Google Drive – free account with 5GB initial free storage; mobile apps availabe for Android and Apple iOS devices like iPhone and iPad This is Google’s offering and may be a good choice if you already use Google’s other integrated applications like Gmail and Google Docs.  Google Drive is also the only online service that indexes your PDF files so that they can be searched online.  This means that you can search for content within the PDF files, and not just the file names.  This alone makes it one of our favorites.

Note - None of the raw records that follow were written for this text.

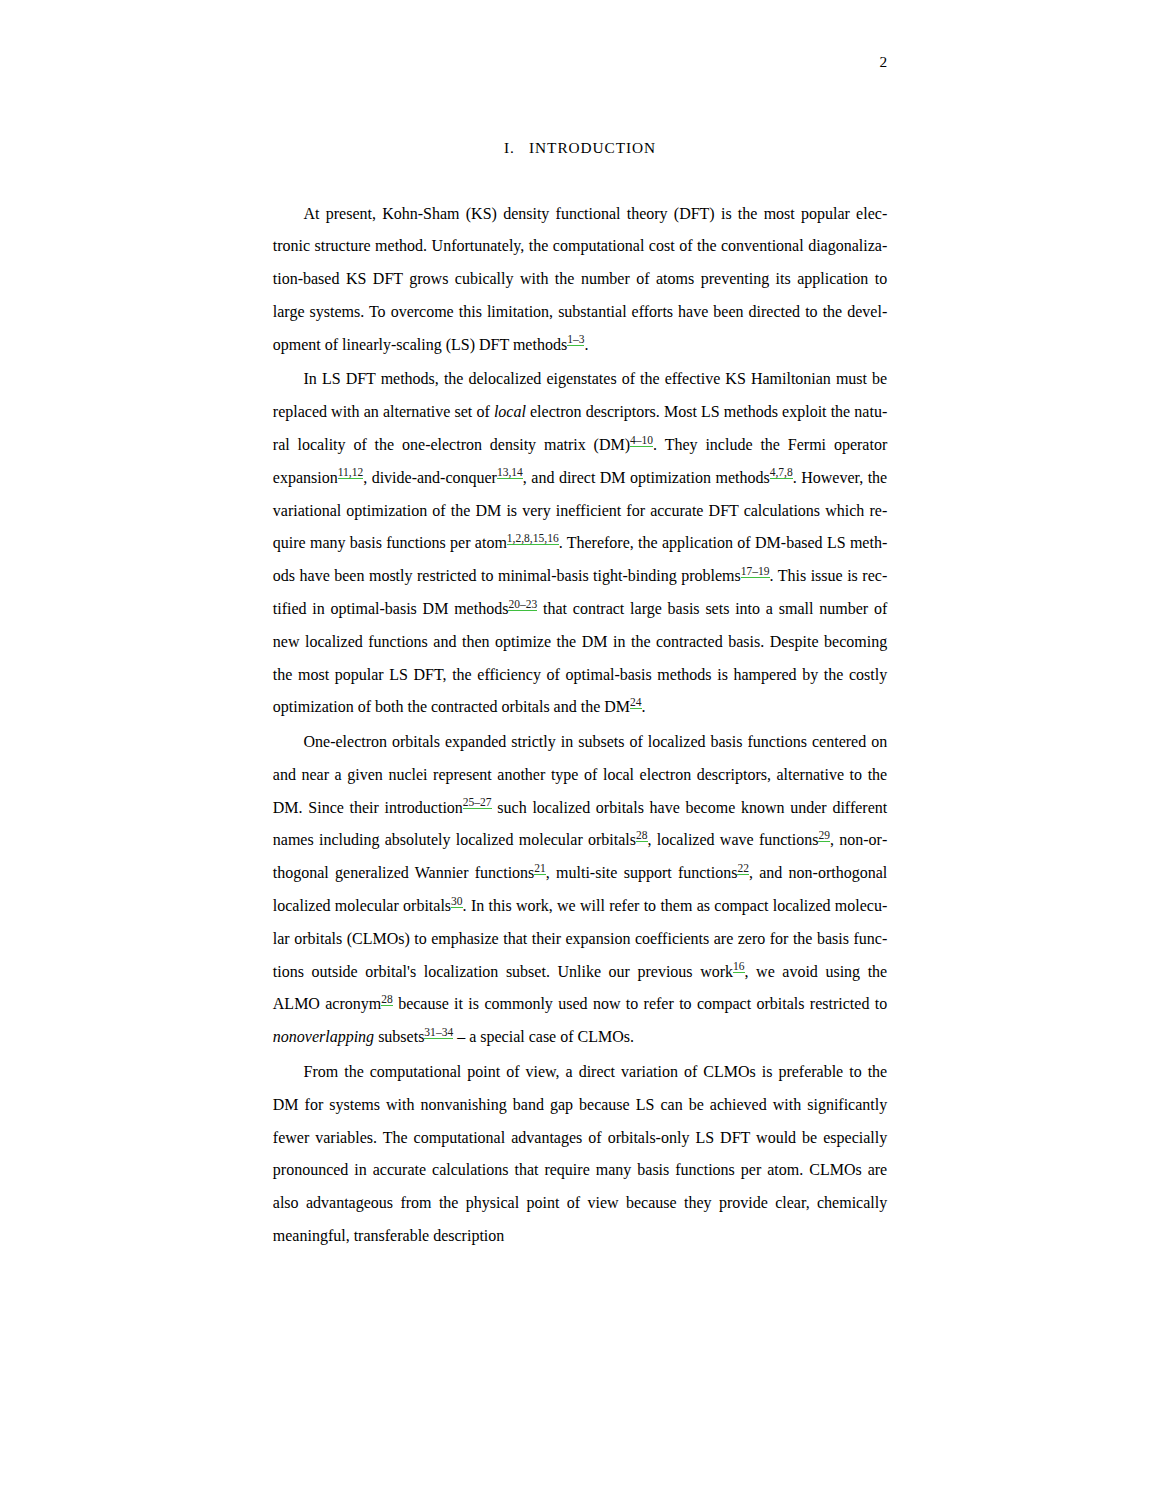2
I. INTRODUCTION
At present, Kohn-Sham (KS) density functional theory (DFT) is the most popular electronic structure method. Unfortunately, the computational cost of the conventional diagonalization-based KS DFT grows cubically with the number of atoms preventing its application to large systems. To overcome this limitation, substantial efforts have been directed to the development of linearly-scaling (LS) DFT methods1–3.
In LS DFT methods, the delocalized eigenstates of the effective KS Hamiltonian must be replaced with an alternative set of local electron descriptors. Most LS methods exploit the natural locality of the one-electron density matrix (DM)4–10. They include the Fermi operator expansion11,12, divide-and-conquer13,14, and direct DM optimization methods4,7,8. However, the variational optimization of the DM is very inefficient for accurate DFT calculations which require many basis functions per atom1,2,8,15,16. Therefore, the application of DM-based LS methods have been mostly restricted to minimal-basis tight-binding problems17–19. This issue is rectified in optimal-basis DM methods20–23 that contract large basis sets into a small number of new localized functions and then optimize the DM in the contracted basis. Despite becoming the most popular LS DFT, the efficiency of optimal-basis methods is hampered by the costly optimization of both the contracted orbitals and the DM24.
One-electron orbitals expanded strictly in subsets of localized basis functions centered on and near a given nuclei represent another type of local electron descriptors, alternative to the DM. Since their introduction25–27 such localized orbitals have become known under different names including absolutely localized molecular orbitals28, localized wave functions29, non-orthogonal generalized Wannier functions21, multi-site support functions22, and non-orthogonal localized molecular orbitals30. In this work, we will refer to them as compact localized molecular orbitals (CLMOs) to emphasize that their expansion coefficients are zero for the basis functions outside orbital's localization subset. Unlike our previous work16, we avoid using the ALMO acronym28 because it is commonly used now to refer to compact orbitals restricted to nonoverlapping subsets31–34 – a special case of CLMOs.
From the computational point of view, a direct variation of CLMOs is preferable to the DM for systems with nonvanishing band gap because LS can be achieved with significantly fewer variables. The computational advantages of orbitals-only LS DFT would be especially pronounced in accurate calculations that require many basis functions per atom. CLMOs are also advantageous from the physical point of view because they provide clear, chemically meaningful, transferable description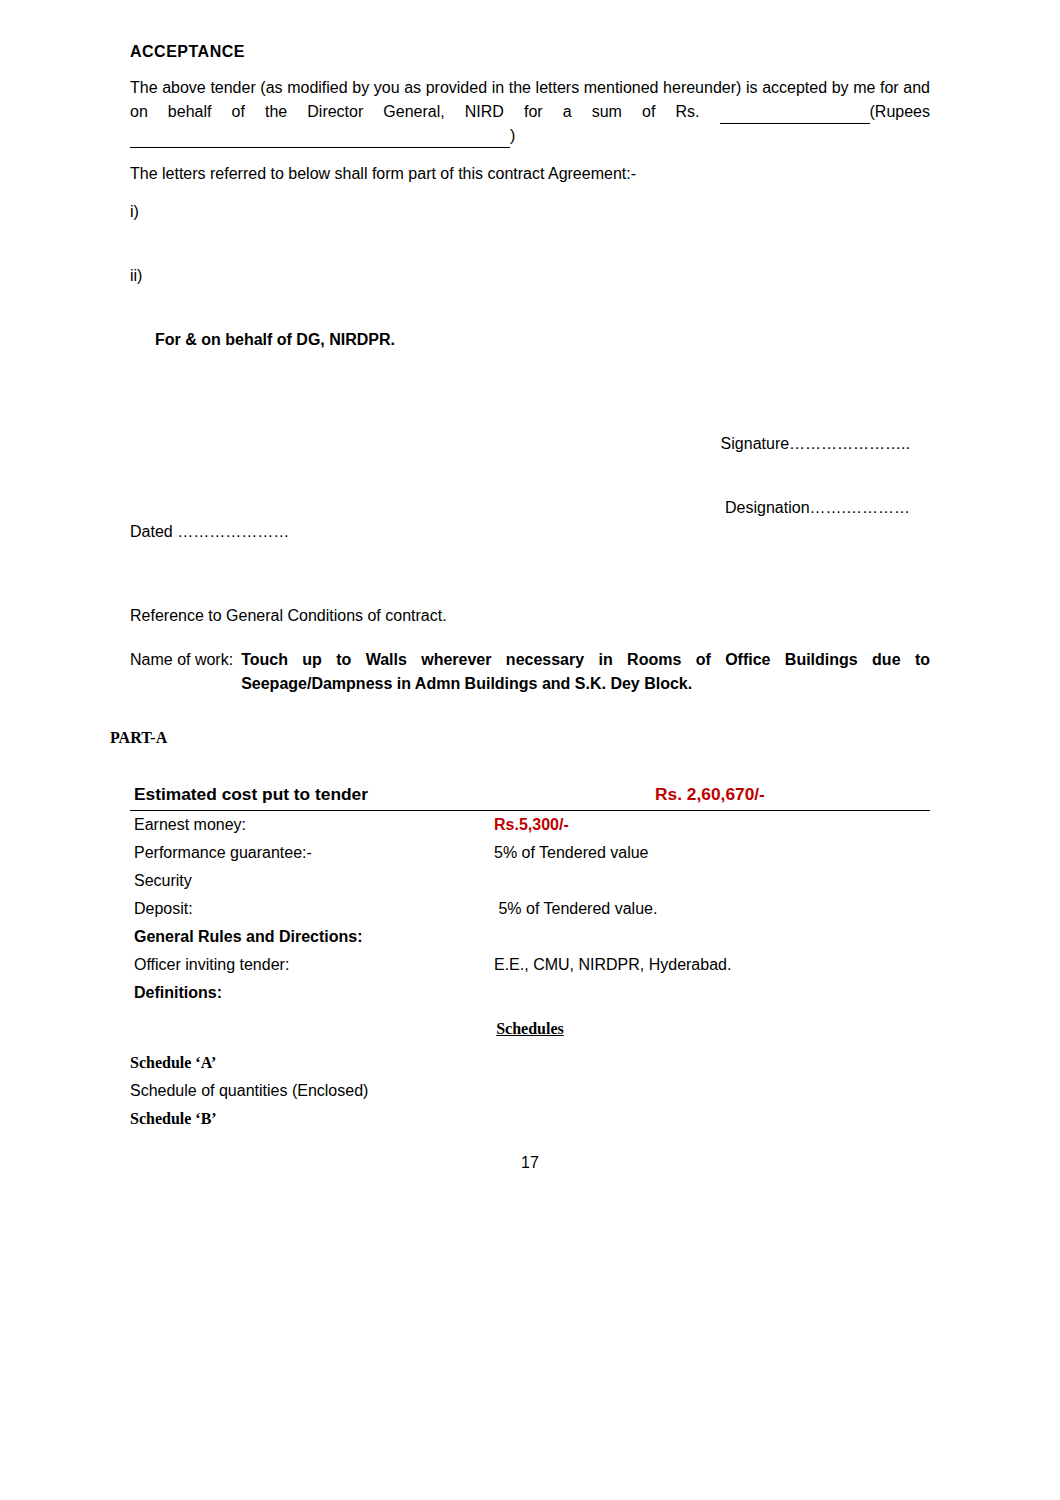ACCEPTANCE
The above tender (as modified by you as provided in the letters mentioned hereunder) is accepted by me for and on behalf of the Director General, NIRD for a sum of Rs. (Rupees )
The letters referred to below shall form part of this contract Agreement:-
i)
ii)
For & on behalf of DG, NIRDPR.
Signature…………………..
Designation…….…………
Dated …………………
Reference to General Conditions of contract.
Name of work: Touch up to Walls wherever necessary in Rooms of Office Buildings due to Seepage/Dampness in Admn Buildings and S.K. Dey Block.
PART-A
| Estimated cost put to tender | Rs. 2,60,670/- |
| Earnest money: | Rs.5,300/- |
| Performance guarantee:- | 5% of Tendered value |
| Security | |
| Deposit: | 5% of Tendered value. |
| General Rules and Directions: | |
| Officer inviting tender: | E.E., CMU, NIRDPR, Hyderabad. |
| Definitions: | |
Schedules
Schedule ‘A’
Schedule of quantities (Enclosed)
Schedule ‘B’
17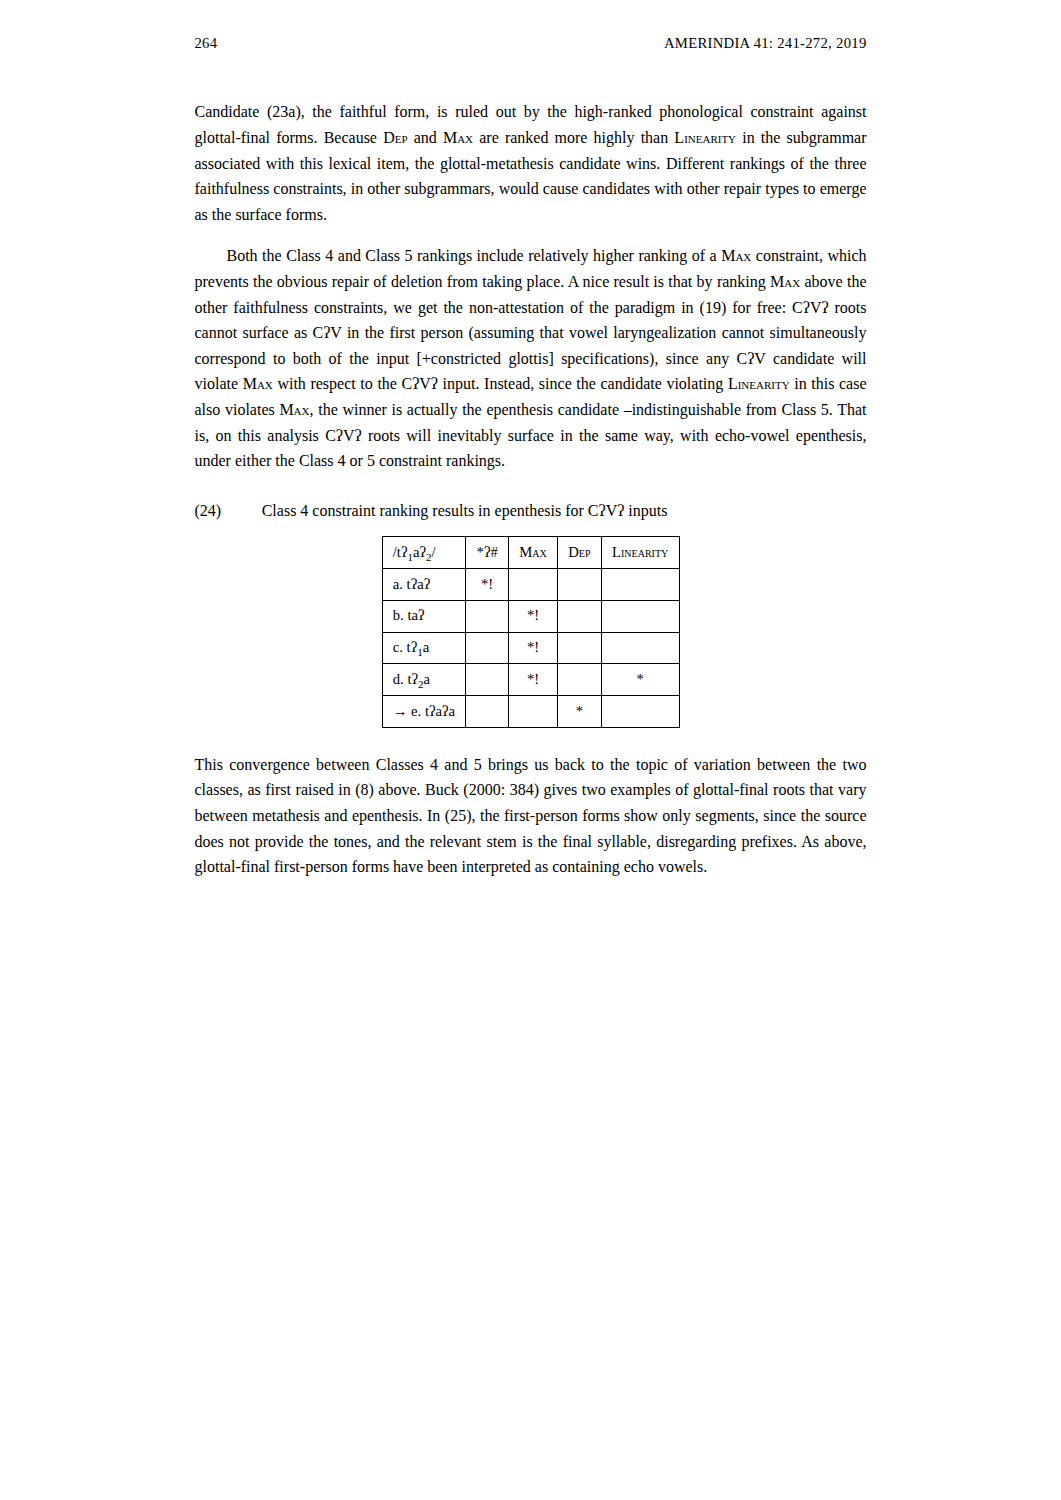264 AMERINDIA 41: 241-272, 2019
Candidate (23a), the faithful form, is ruled out by the high-ranked phonological constraint against glottal-final forms. Because Dep and Max are ranked more highly than Linearity in the subgrammar associated with this lexical item, the glottal-metathesis candidate wins. Different rankings of the three faithfulness constraints, in other subgrammars, would cause candidates with other repair types to emerge as the surface forms.
Both the Class 4 and Class 5 rankings include relatively higher ranking of a Max constraint, which prevents the obvious repair of deletion from taking place. A nice result is that by ranking Max above the other faithfulness constraints, we get the non-attestation of the paradigm in (19) for free: CʔVʔ roots cannot surface as CʔV in the first person (assuming that vowel laryngealization cannot simultaneously correspond to both of the input [+constricted glottis] specifications), since any CʔV candidate will violate Max with respect to the CʔVʔ input. Instead, since the candidate violating Linearity in this case also violates Max, the winner is actually the epenthesis candidate –indistinguishable from Class 5. That is, on this analysis CʔVʔ roots will inevitably surface in the same way, with echo-vowel epenthesis, under either the Class 4 or 5 constraint rankings.
(24) Class 4 constraint ranking results in epenthesis for CʔVʔ inputs
| /tʔ 1 aʔ 2 / | *ʔ# | Max | Dep | Linearity |
| --- | --- | --- | --- | --- |
| a. tʔaʔ | *! | | | |
| b. taʔ | | *! | | |
| c. tʔ 1 a | | *! | | |
| d. tʔ 2 a | | *! | | * |
| → e. tʔaʔa | | | * | |
This convergence between Classes 4 and 5 brings us back to the topic of variation between the two classes, as first raised in (8) above. Buck (2000: 384) gives two examples of glottal-final roots that vary between metathesis and epenthesis. In (25), the first-person forms show only segments, since the source does not provide the tones, and the relevant stem is the final syllable, disregarding prefixes. As above, glottal-final first-person forms have been interpreted as containing echo vowels.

Dropbox – free account with 2GB initial free storage; mobile apps available for Blackberry, Android, Kindle Fire, and Apple iOS devices like iPhone and iPad Dropbox was one of the first of the major online cloud storage services, so it has a large user base.  The other major technology companies (Microsoft, Google, Amazon) seem to be catching up with better initial storage, but Dropbox is still widely used, especially among home users.  Also, Dropbox just added an app for Windows 8 and Windows RT devices.
Box – free account with 5GB initial free storage; mobile apps available for Windows phone, Android, Blackberry, and Apple iOS devices like iPhone and iPad This service has the most comprehensive mobile offerings. Also, it has more flexibility for IT departments with a larger group of users that need to have centralized control and management of their accounts.  It seems to be a popular choice for enterprise users, whereas some of the others are focused more on an individual user basis.
Mega – free account with 50GB initial free storage; No mobile apps currently available This is the newest entrant into this cloud storage market.  It has a generous initial storage account and touts security and strong encryption as a main advantage.  However, its security claims are controversial and the founder’s prior company was involved in some legal issues.  We don’t recommend this service at the moment until we understand more about the technology and if the business looks both secure and stable.
Gmail * – free email service with over 5GB (and growing) free storage; Android and iOS mobile apps, and also can be accessed with any mobile email client that supports IMAP. Some organizations have firewalls that limit access to the other cloud-based storage solutions listed, but allows emailed PDFs to be sent through firewalls.  Using Win2PDF’s email option and Gmail, you can still archive PDFs by just emailing copies to yourself.  It also provides searchable index of PDF files that can be stored based on filters and labels you create.

* We like Gmail for the features, but other web-based email services (Outlook.com, Yahoo Mail, etc.) work similarly.

And of course, there’s always the option to use multiple services for redundancy or particular organizational needs.